Sabine Boss: «Der Tod meines Vaters hat mich geprägt»

EXIT kann sich auf ein namhaftes Patronatskomitee mit bekannten Persönlichkeiten stützen, die öffentlich für das Selbstbestimmungsrecht der Menschen einstehen. Wir stellen in loser Folge die Sicht von Komitee-Mitgliedern zu wichtigen Fragen rund um das Lebensende vor.

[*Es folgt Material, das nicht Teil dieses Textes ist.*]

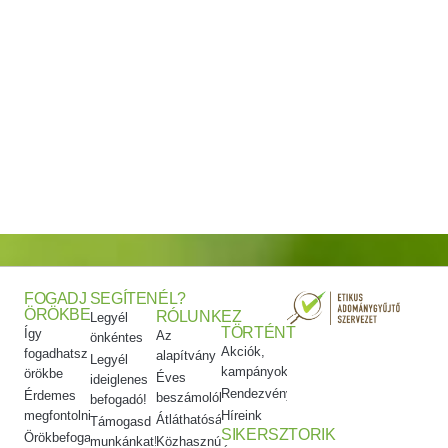
FOGADJ
SEGÍTENÉL?
ÖRÖKBE
RÓLUNK
EZ
Legyél
TÖRTÉNT
Így
Az
önkéntes
Akciók,
fogadhatsz
alapítvány
Legyél
kampányok
örökbe
Éves
ideiglenes
Rendezvényeink
Érdemes
beszámolók
befogadó!
megfontolni
Híreink
Átláthatóság
Támogasd
SIKERSZTORIK
Örökbefogadói
munkánkat!
Közhasznúsági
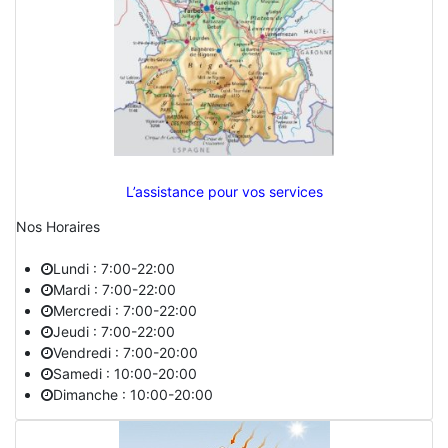
L’assistance pour vos services
Nos Horaires
Lundi : 7:00-22:00
Mardi : 7:00-22:00
Mercredi : 7:00-22:00
Jeudi : 7:00-22:00
Vendredi : 7:00-20:00
Samedi : 10:00-20:00
Dimanche : 10:00-20:00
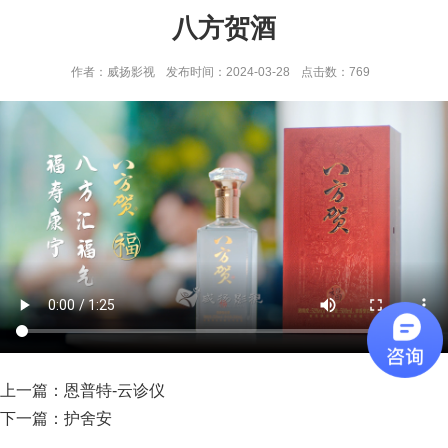
八方贺酒
作者：威扬影视
发布时间：2024-03-28
点击数：
769
上一篇：
恩普特-云诊仪
下一篇：
护舍安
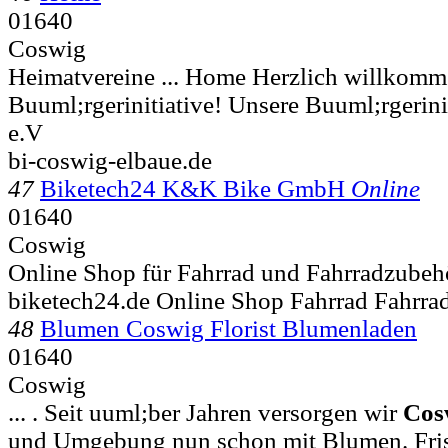
01640
Coswig
Heimatvereine ... Home Herzlich willkomm
Buuml;rgerinitiative! Unsere Buuml;rgerini
e.V
bi-coswig-elbaue.de
47
Biketech24 K&K Bike GmbH
Online
01640
Coswig
Online Shop für Fahrrad und Fahrradzubeh
biketech24.de Online Shop Fahrrad Fahrra
48
Blumen Coswig Florist Blumenladen
01640
Coswig
... . Seit uuml;ber Jahren versorgen wir
Cos
und Umgebung nun schon mit Blumen. Fri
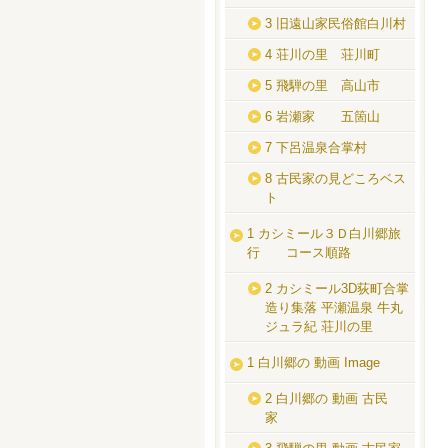
3 旧遠山家民俗館白川村
4 荘川の里 荘川町
5 飛騨の里 高山市
6 岩瀬家 五箇山
7 下呂温泉合掌村
8 古民家の見どころベス
ト
1 カシミール３Ｄ白川郷旅
行 コース順路
2 カシミール3D荻町合掌
造り集落 平瀬温泉 牛丸
ジュラ紀 荘川の里
1 白川郷の 動画 Image
2 白川郷の 動画 古民
家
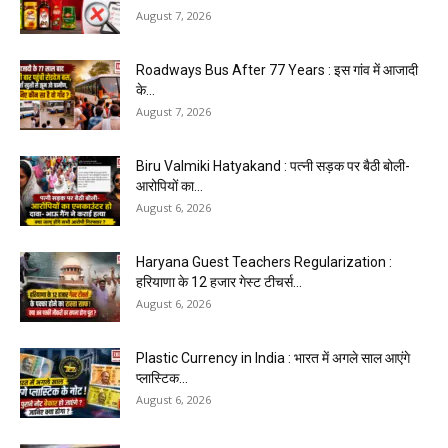
August 7, 2026
Roadways Bus After 77 Years : इस गांव में आजादी
के...
August 7, 2026
Biru Valmiki Hatyakand : पत्नी सड़क पर बैठी बोली-
आरोपियों का...
August 6, 2026
Haryana Guest Teachers Regularization :
हरियाणा के 12 हजार गेस्ट टीचर्स...
August 6, 2026
Plastic Currency in India : भारत में अगले साल आएंगे
प्लास्टिक...
August 6, 2026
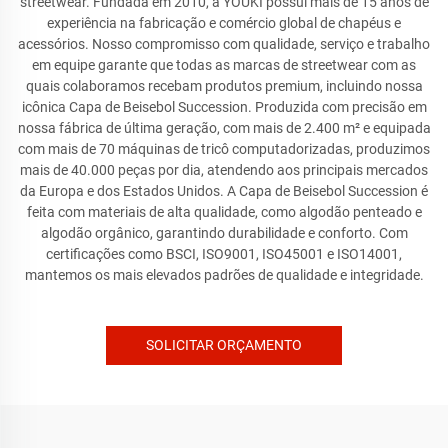
streetwear. Fundada em 2010, a YOUKI possui mais de 15 anos de
experiência na fabricação e comércio global de chapéus e
acessórios. Nosso compromisso com qualidade, serviço e trabalho
em equipe garante que todas as marcas de streetwear com as
quais colaboramos recebam produtos premium, incluindo nossa
icônica Capa de Beisebol Succession. Produzida com precisão em
nossa fábrica de última geração, com mais de 2.400 m² e equipada
com mais de 70 máquinas de tricô computadorizadas, produzimos
mais de 40.000 peças por dia, atendendo aos principais mercados
da Europa e dos Estados Unidos. A Capa de Beisebol Succession é
feita com materiais de alta qualidade, como algodão penteado e
algodão orgânico, garantindo durabilidade e conforto. Com
certificações como BSCI, ISO9001, ISO45001 e ISO14001,
mantemos os mais elevados padrões de qualidade e integridade.
SOLICITAR ORÇAMENTO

Sabine Boss, was wird für Sie beim Älterwerden wichtiger, was weniger wichtig?
Beim Älterwerden ist tatsächlich die Gesundheit ein Thema, das immer mehr in meinen Gedanken auftaucht. Noch bin ich sehr gesund und mein Körper macht alles mit, was ich will. Ich empfinde das je länger je mehr als ein nicht selbstverständliches Privileg. Beim Älterwerden wird mir auch zunehmend die Zeit nach meiner Arbeitswelt bewusst. Das wirft Fragen auf: Wie werde ich mich nach der Pensionierung beschäftigen? Wie kann ich mein Wissen weitergeben und mich sinnvoll in unserer Gesellschaft engagieren?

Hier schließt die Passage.